- [Your task]:
Where a line of the data below has the string "begin", copy that line.

- [Records provided]:
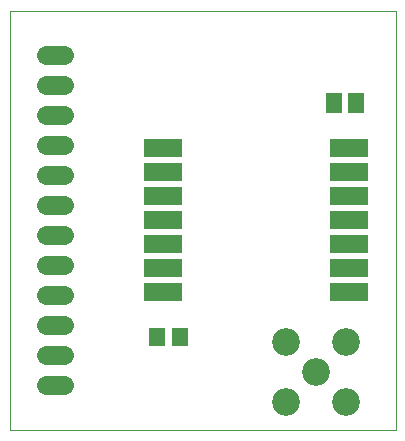
<source format=gts>
G75*
G70*
%OFA0B0*%
%FSLAX24Y24*%
%IPPOS*%
%LPD*%
%AMOC8*
5,1,8,0,0,1.08239X$1,22.5*
%
%ADD10C,0.0000*%
%ADD11R,0.0552X0.0631*%
%ADD12C,0.0926*%
%ADD13C,0.0640*%
%ADD14R,0.1290X0.0640*%
%ADD15R,0.0552X0.0670*%
D10*
X003000Y002008D02*
X003000Y016004D01*
X015870Y016004D01*
X015870Y002008D01*
X003000Y002008D01*
D11*
X007926Y005108D03*
X008674Y005108D03*
D12*
X012200Y004958D03*
X013200Y003958D03*
X014200Y004958D03*
X014200Y002958D03*
X012200Y002958D03*
D13*
X004800Y003508D02*
X004200Y003508D01*
X004200Y004508D02*
X004800Y004508D01*
X004800Y005508D02*
X004200Y005508D01*
X004200Y006508D02*
X004800Y006508D01*
X004800Y007508D02*
X004200Y007508D01*
X004200Y008508D02*
X004800Y008508D01*
X004800Y009508D02*
X004200Y009508D01*
X004200Y010508D02*
X004800Y010508D01*
X004800Y011508D02*
X004200Y011508D01*
X004200Y012508D02*
X004800Y012508D01*
X004800Y013508D02*
X004200Y013508D01*
X004200Y014508D02*
X004800Y014508D01*
D14*
X008125Y011433D03*
X008125Y010633D03*
X008125Y009833D03*
X008125Y009033D03*
X008125Y008233D03*
X008125Y007433D03*
X008125Y006633D03*
X014325Y006633D03*
X014325Y007433D03*
X014325Y008233D03*
X014325Y009033D03*
X014325Y009833D03*
X014325Y010633D03*
X014325Y011433D03*
D15*
X014549Y012933D03*
X013801Y012933D03*
M02*

</source>
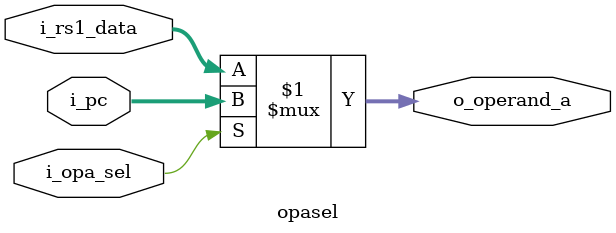
<source format=sv>
module opasel(
	input  logic [31:0] i_pc,
	input  logic [31:0] i_rs1_data,
	input  logic 		  i_opa_sel,
	output logic [31:0] o_operand_a
);

	assign o_operand_a = (i_opa_sel) ? i_pc : i_rs1_data;
	
endmodule 
</source>
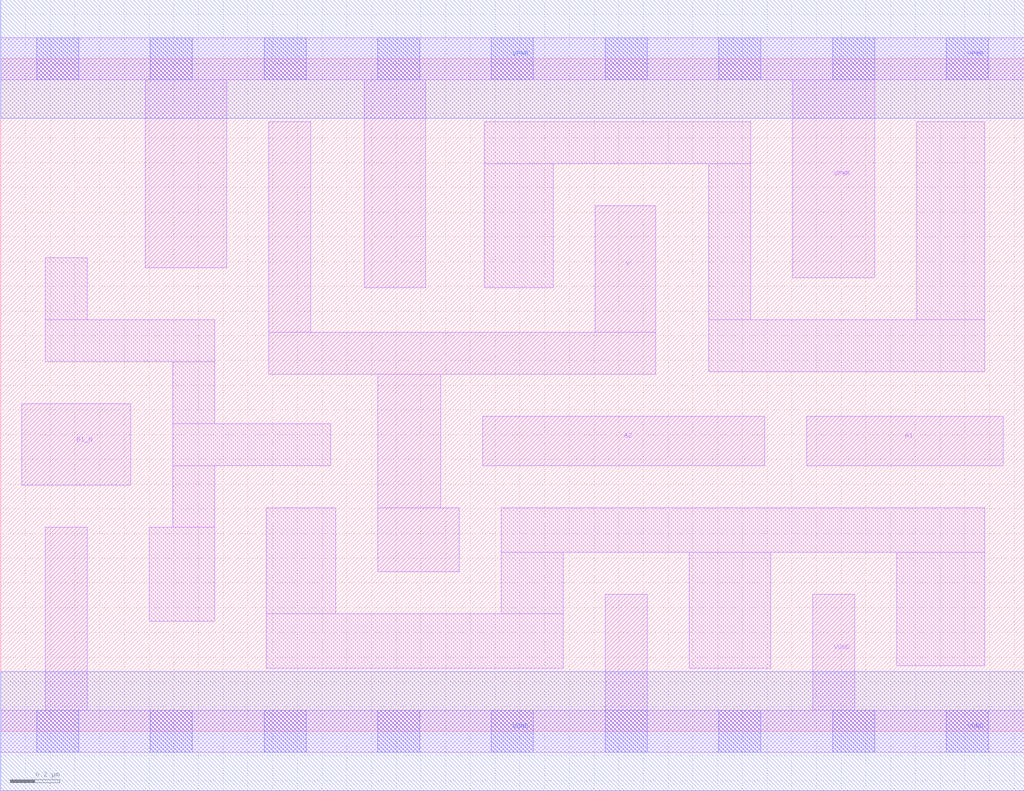
<source format=lef>
# Copyright 2020 The SkyWater PDK Authors
#
# Licensed under the Apache License, Version 2.0 (the "License");
# you may not use this file except in compliance with the License.
# You may obtain a copy of the License at
#
#     https://www.apache.org/licenses/LICENSE-2.0
#
# Unless required by applicable law or agreed to in writing, software
# distributed under the License is distributed on an "AS IS" BASIS,
# WITHOUT WARRANTIES OR CONDITIONS OF ANY KIND, either express or implied.
# See the License for the specific language governing permissions and
# limitations under the License.
#
# SPDX-License-Identifier: Apache-2.0

VERSION 5.7 ;
  NAMESCASESENSITIVE ON ;
  NOWIREEXTENSIONATPIN ON ;
  DIVIDERCHAR "/" ;
  BUSBITCHARS "[]" ;
UNITS
  DATABASE MICRONS 200 ;
END UNITS
MACRO sky130_fd_sc_hd__o21bai_2
  CLASS CORE ;
  SOURCE USER ;
  FOREIGN sky130_fd_sc_hd__o21bai_2 ;
  ORIGIN  0.000000  0.000000 ;
  SIZE  4.140000 BY  2.720000 ;
  SYMMETRY X Y R90 ;
  SITE unithd ;
  PIN A1
    ANTENNAGATEAREA  0.495000 ;
    DIRECTION INPUT ;
    USE SIGNAL ;
    PORT
      LAYER li1 ;
        RECT 3.260000 1.075000 4.055000 1.275000 ;
    END
  END A1
  PIN A2
    ANTENNAGATEAREA  0.495000 ;
    DIRECTION INPUT ;
    USE SIGNAL ;
    PORT
      LAYER li1 ;
        RECT 1.950000 1.075000 3.090000 1.275000 ;
    END
  END A2
  PIN B1_N
    ANTENNAGATEAREA  0.126000 ;
    DIRECTION INPUT ;
    USE SIGNAL ;
    PORT
      LAYER li1 ;
        RECT 0.085000 0.995000 0.525000 1.325000 ;
    END
  END B1_N
  PIN Y
    ANTENNADIFFAREA  0.715500 ;
    DIRECTION OUTPUT ;
    USE SIGNAL ;
    PORT
      LAYER li1 ;
        RECT 1.085000 1.445000 2.650000 1.615000 ;
        RECT 1.085000 1.615000 1.255000 2.465000 ;
        RECT 1.525000 0.645000 1.855000 0.905000 ;
        RECT 1.525000 0.905000 1.780000 1.445000 ;
        RECT 2.405000 1.615000 2.650000 2.125000 ;
    END
  END Y
  PIN VGND
    DIRECTION INOUT ;
    SHAPE ABUTMENT ;
    USE GROUND ;
    PORT
      LAYER li1 ;
        RECT 0.000000 -0.085000 4.140000 0.085000 ;
        RECT 0.180000  0.085000 0.350000 0.825000 ;
        RECT 2.445000  0.085000 2.615000 0.555000 ;
        RECT 3.285000  0.085000 3.455000 0.555000 ;
      LAYER mcon ;
        RECT 0.145000 -0.085000 0.315000 0.085000 ;
        RECT 0.605000 -0.085000 0.775000 0.085000 ;
        RECT 1.065000 -0.085000 1.235000 0.085000 ;
        RECT 1.525000 -0.085000 1.695000 0.085000 ;
        RECT 1.985000 -0.085000 2.155000 0.085000 ;
        RECT 2.445000 -0.085000 2.615000 0.085000 ;
        RECT 2.905000 -0.085000 3.075000 0.085000 ;
        RECT 3.365000 -0.085000 3.535000 0.085000 ;
        RECT 3.825000 -0.085000 3.995000 0.085000 ;
      LAYER met1 ;
        RECT 0.000000 -0.240000 4.140000 0.240000 ;
    END
  END VGND
  PIN VPWR
    DIRECTION INOUT ;
    SHAPE ABUTMENT ;
    USE POWER ;
    PORT
      LAYER li1 ;
        RECT 0.000000 2.635000 4.140000 2.805000 ;
        RECT 0.585000 1.875000 0.915000 2.635000 ;
        RECT 1.470000 1.795000 1.720000 2.635000 ;
        RECT 3.205000 1.835000 3.535000 2.635000 ;
      LAYER mcon ;
        RECT 0.145000 2.635000 0.315000 2.805000 ;
        RECT 0.605000 2.635000 0.775000 2.805000 ;
        RECT 1.065000 2.635000 1.235000 2.805000 ;
        RECT 1.525000 2.635000 1.695000 2.805000 ;
        RECT 1.985000 2.635000 2.155000 2.805000 ;
        RECT 2.445000 2.635000 2.615000 2.805000 ;
        RECT 2.905000 2.635000 3.075000 2.805000 ;
        RECT 3.365000 2.635000 3.535000 2.805000 ;
        RECT 3.825000 2.635000 3.995000 2.805000 ;
      LAYER met1 ;
        RECT 0.000000 2.480000 4.140000 2.960000 ;
    END
  END VPWR
  OBS
    LAYER li1 ;
      RECT 0.180000 1.495000 0.865000 1.665000 ;
      RECT 0.180000 1.665000 0.350000 1.915000 ;
      RECT 0.600000 0.445000 0.865000 0.825000 ;
      RECT 0.695000 0.825000 0.865000 1.075000 ;
      RECT 0.695000 1.075000 1.335000 1.245000 ;
      RECT 0.695000 1.245000 0.865000 1.495000 ;
      RECT 1.075000 0.255000 2.275000 0.475000 ;
      RECT 1.075000 0.475000 1.355000 0.905000 ;
      RECT 1.955000 1.795000 2.235000 2.295000 ;
      RECT 1.955000 2.295000 3.035000 2.465000 ;
      RECT 2.025000 0.475000 2.275000 0.725000 ;
      RECT 2.025000 0.725000 3.980000 0.905000 ;
      RECT 2.785000 0.255000 3.115000 0.725000 ;
      RECT 2.865000 1.455000 3.980000 1.665000 ;
      RECT 2.865000 1.665000 3.035000 2.295000 ;
      RECT 3.625000 0.265000 3.980000 0.725000 ;
      RECT 3.705000 1.665000 3.980000 2.465000 ;
  END
END sky130_fd_sc_hd__o21bai_2

</source>
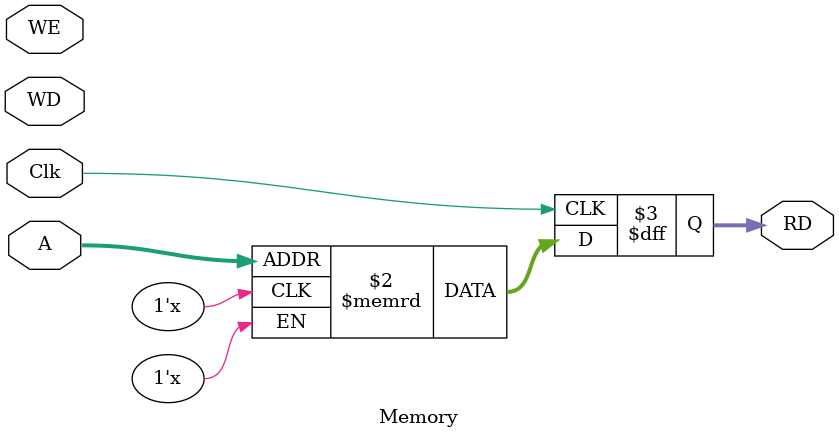
<source format=v>
`timescale 1ns / 1ps


module Memory(Clk,
A,
WD,
RD,
WE);
input Clk,WE;
input [31:0]A,WD;
output reg [31:0]RD; 
reg [31:0]RD_reg[31:0];
always @(posedge Clk ) begin
    RD <= RD_reg[A];
end
endmodule
</source>
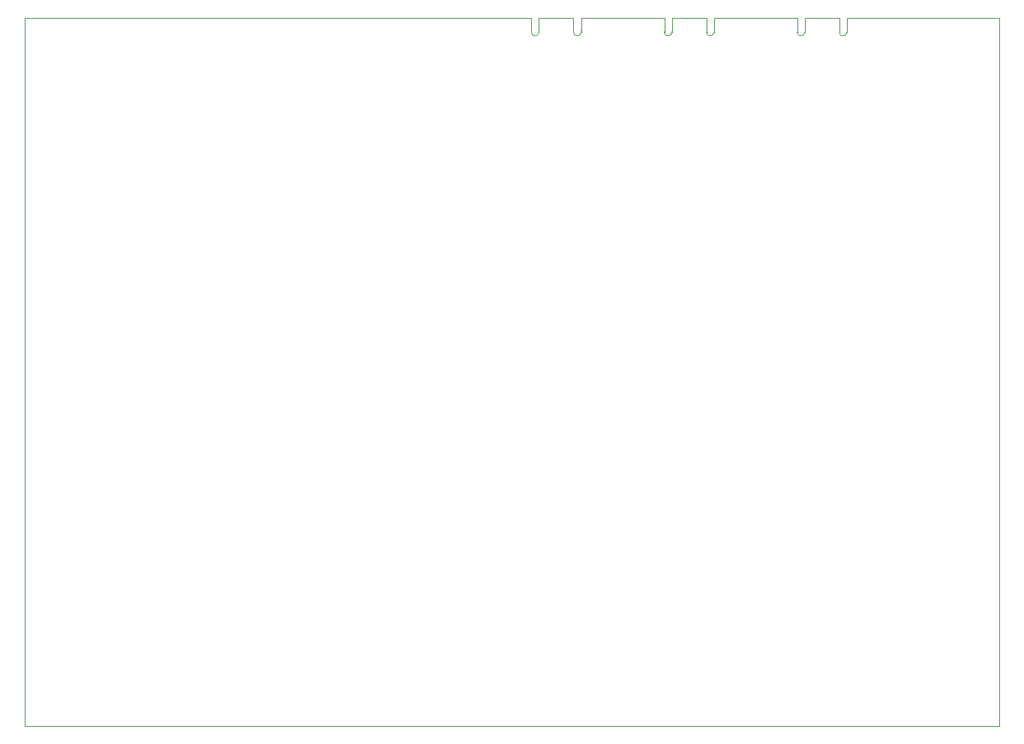
<source format=gm1>
G04 #@! TF.GenerationSoftware,KiCad,Pcbnew,9.0.1+1*
G04 #@! TF.CreationDate,2025-05-28T09:17:19+00:00*
G04 #@! TF.ProjectId,akkupack-ng,616b6b75-7061-4636-9b2d-6e672e6b6963,rev?*
G04 #@! TF.SameCoordinates,Original*
G04 #@! TF.FileFunction,Profile,NP*
%FSLAX46Y46*%
G04 Gerber Fmt 4.6, Leading zero omitted, Abs format (unit mm)*
G04 Created by KiCad (PCBNEW 9.0.1+1) date 2025-05-28 09:17:19*
%MOMM*%
%LPD*%
G01*
G04 APERTURE LIST*
G04 #@! TA.AperFunction,Profile*
%ADD10C,0.050000*%
G04 #@! TD*
G04 #@! TA.AperFunction,Profile*
%ADD11C,0.100000*%
G04 #@! TD*
G04 APERTURE END LIST*
D10*
X136250000Y-45010000D02*
X128750000Y-45010000D01*
X50000000Y-125000000D02*
X50000000Y-45000000D01*
X50000000Y-45000000D02*
X106250000Y-45010000D01*
X160000000Y-45000000D02*
X160000000Y-125000000D01*
X160000000Y-125000000D02*
X50000000Y-125000000D01*
X121250000Y-45010000D02*
X113750000Y-45010000D01*
X160000000Y-45000000D02*
X143750000Y-45010000D01*
D11*
X107200000Y-45010000D02*
X106250000Y-45010000D01*
X107200000Y-46585000D02*
X107200000Y-45010000D01*
X108050000Y-46585000D02*
X108050000Y-45010000D01*
X111950000Y-45010000D02*
X108050000Y-45010000D01*
X111950000Y-46585000D02*
X111950000Y-45010000D01*
X112800000Y-46585000D02*
X112800000Y-45010000D01*
X113750000Y-45010000D02*
X112800000Y-45010000D01*
X108050000Y-46585000D02*
G75*
G02*
X107200000Y-46585000I-425000J0D01*
G01*
X112800000Y-46585000D02*
G75*
G02*
X111950000Y-46585000I-425000J0D01*
G01*
X137200000Y-45010000D02*
X136250000Y-45010000D01*
X137200000Y-46585000D02*
X137200000Y-45010000D01*
X138050000Y-46585000D02*
X138050000Y-45010000D01*
X141950000Y-45010000D02*
X138050000Y-45010000D01*
X141950000Y-46585000D02*
X141950000Y-45010000D01*
X142800000Y-46585000D02*
X142800000Y-45010000D01*
X143750000Y-45010000D02*
X142800000Y-45010000D01*
X138050000Y-46585000D02*
G75*
G02*
X137200000Y-46585000I-425000J0D01*
G01*
X142800000Y-46585000D02*
G75*
G02*
X141950000Y-46585000I-425000J0D01*
G01*
X122200000Y-45010000D02*
X121250000Y-45010000D01*
X122200000Y-46585000D02*
X122200000Y-45010000D01*
X123050000Y-46585000D02*
X123050000Y-45010000D01*
X126950000Y-45010000D02*
X123050000Y-45010000D01*
X126950000Y-46585000D02*
X126950000Y-45010000D01*
X127800000Y-46585000D02*
X127800000Y-45010000D01*
X128750000Y-45010000D02*
X127800000Y-45010000D01*
X123050000Y-46585000D02*
G75*
G02*
X122200000Y-46585000I-425000J0D01*
G01*
X127800000Y-46585000D02*
G75*
G02*
X126950000Y-46585000I-425000J0D01*
G01*
M02*

</source>
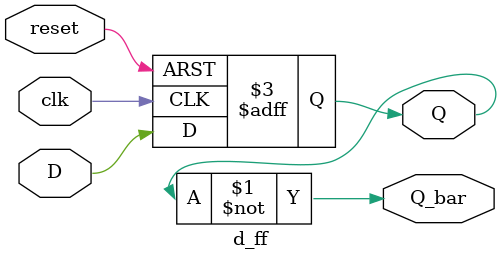
<source format=v>
module testbench;

    reg clk, reset;
    wire [1:0] q;

    // Instantiate the counter
    two_bit_counter uut(clk, reset, q);

    // Clock generation
    always #5 clk = ~clk;  // 10 time unit period

    initial begin
        $dumpfile("counter.vcd");
        $dumpvars(0, testbench);
        $display("Time=%0t | Counter = %b", $time, q);

        clk = 0;
        reset = 1;       // Apply reset
        #10;
        reset = 0;       // Release reset

        // Observe for several clock cycles
        repeat (10) begin
            #10;
            $display("Time=%0t | Counter = %b", $time, q);
        end

        $finish;
    end

endmodule



module two_bit_counter (
    input clk,
    input reset,
    output [1:0] q
);
    wire q0, q1;
    wire q0_bar, q1_bar;

    d_ff ff0(clk, reset, q0_bar, q0, q0_bar);         // Toggled every clock
    d_ff ff1(q0, reset, q1_bar, q1, q1_bar);           // Toggled on q0 rising

    assign q = {q1, q0};

endmodule



module d_ff (
    input clk,
    input reset,
    input D,
    output reg Q,
    output Q_bar
);
    assign Q_bar = ~Q;

    always @(posedge clk or posedge reset) begin
        if (reset)
            Q <= 1'b0;
        else
            Q <= D;
    end
endmodule


</source>
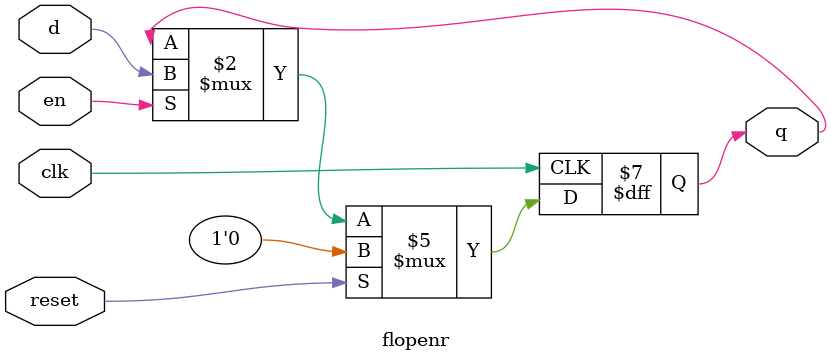
<source format=sv>
module fsm_011(input logic clk,
                         input logic reset,
                         input logic a,
                         output logic [3:0] state,
                         output logic y);

   //typedef enum logic [1:0] {Sinit, S0, S01, S011} statetype;
   //statetype state, nextState;

   localparam Sinit = 0,
            S0 = 1,
            S01 = 2,
            S011 = 3;
   logic [3:0] nextState = 4'b0001;

   initial state <= 4'b0001;
   
   // state register
   always_ff @(posedge clk)
      state <= nextState;

   // next-state logic
   always_comb begin
      nextState = 4'b0;
      unique case (1'b1)
         state[Sinit]:  nextState[a ? Sinit : S0] = 1'b1;
         state[S0]:     nextState[a ? S01 : S0] = 1'b1;
         state[S01]:   nextState[a ? S011  : S0] = 1'b1;
         state[S011]: nextState[a ? Sinit   : S0] = 1'b1;
         default: nextState[Sinit] = 1'b1;    // shouldn't happen
      endcase
   end

   // output logic
   assign y = state[S011];
endmodule


// For synthesis, we'll use this top module so we can debounce the
// pushbutton input to use as the clock for our FSM.
module top(input logic clk100MHz,      // system clock
            input logic myReset,   // reset signal from a switch
            input logic pushbutton, // pushbutton used as FSM clk
            input logic a,       // FSM input from a switch
            output logic [3:0] state,
            output logic resetOut,
            output logic y       // FSM output to an LED
            );
   
   logic buffered_clk;           // use global buffer on FPGA
   BUFG buff_clk(.I(clk100MHz), .O(buffered_clk));

   // debounce the pushbutton
   logic fsm_clk;
   debounce db1(.clk(buffered_clk), .reset(myReset), .in(pushbutton), .out(fsm_clk));

   // instantiate our FSM
   fsm_011 u0(.clk(fsm_clk), .reset(myReset), .a, .state, .y);

   assign resetOut = myReset;
endmodule


// Debounce an external input (like a pushbutton). 
// This code is based on an example from https://www.fpga4student.com/2017/04/simple-debouncing-verilog-code-for.html
module debounce(input logic clk,       // system clock
               input logic reset,      // system reset
               input logic in,         // external input (bouncing)
               output logic out);      // debounced output

   logic slow_clk_en;         // clock enable signal
   logic q0, q1, q2;          // ff outputs

   // generate clock enable signal. This will be a single pulse at a slower freq than clk
   clock_enable u1(.clk, .reset, .clk_en(slow_clk_en));

   // external input goes through a FF to act as a synchronizer
   flopenr d0(.clk, .reset, .en(slow_clk_en), .d(in), .q(q0));

   // 2 more FF's to debounce
   flopenr d1(.clk, .reset, .en(slow_clk_en), .d(q0), .q(q1));
   flopenr d2(.clk, .reset, .en(slow_clk_en), .d(q1), .q(q2));

   // debounced output
   assign out = q1 & (~q2);
endmodule

// Generate slow clock enable signal. This is basically like a clock divider, but instead
// of generating a slower clock signal (which can lead to stability problems having multiple
// clocks in a circuit), we generate a single pulse at the slower frequency.
// For a 100MHz input clock and a 16-bit counter, the slower freq will be about 1.5 kHz
module clock_enable( input logic clk,        // input clock
                     input logic reset,      // system reset 
                     output logic clk_en);   // slower clock pulse
   logic [15:0] counter;

   always_ff @(posedge clk) begin
      if (reset) counter <= 16'b0;
      else counter <= counter + 1;
   end

   assign clk_en = &counter;     // single pulse when counter = all 1's
endmodule

// Flip flop with reset and clock enable
module flopenr(input logic clk,
               input logic reset,
               input logic en,
               input logic d,
               output logic q);
   always_ff @(posedge clk)
      if (reset) q <= 1'b0;
      else if (en) q <= d;
endmodule

</source>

- [Exercise answer]:
always @(posedge Clk ) begin
    initial begin
        repeat (10) begin
    always @(posedge clk or posedge reset) begin
   always_comb begin
   always_ff @(posedge clk) begin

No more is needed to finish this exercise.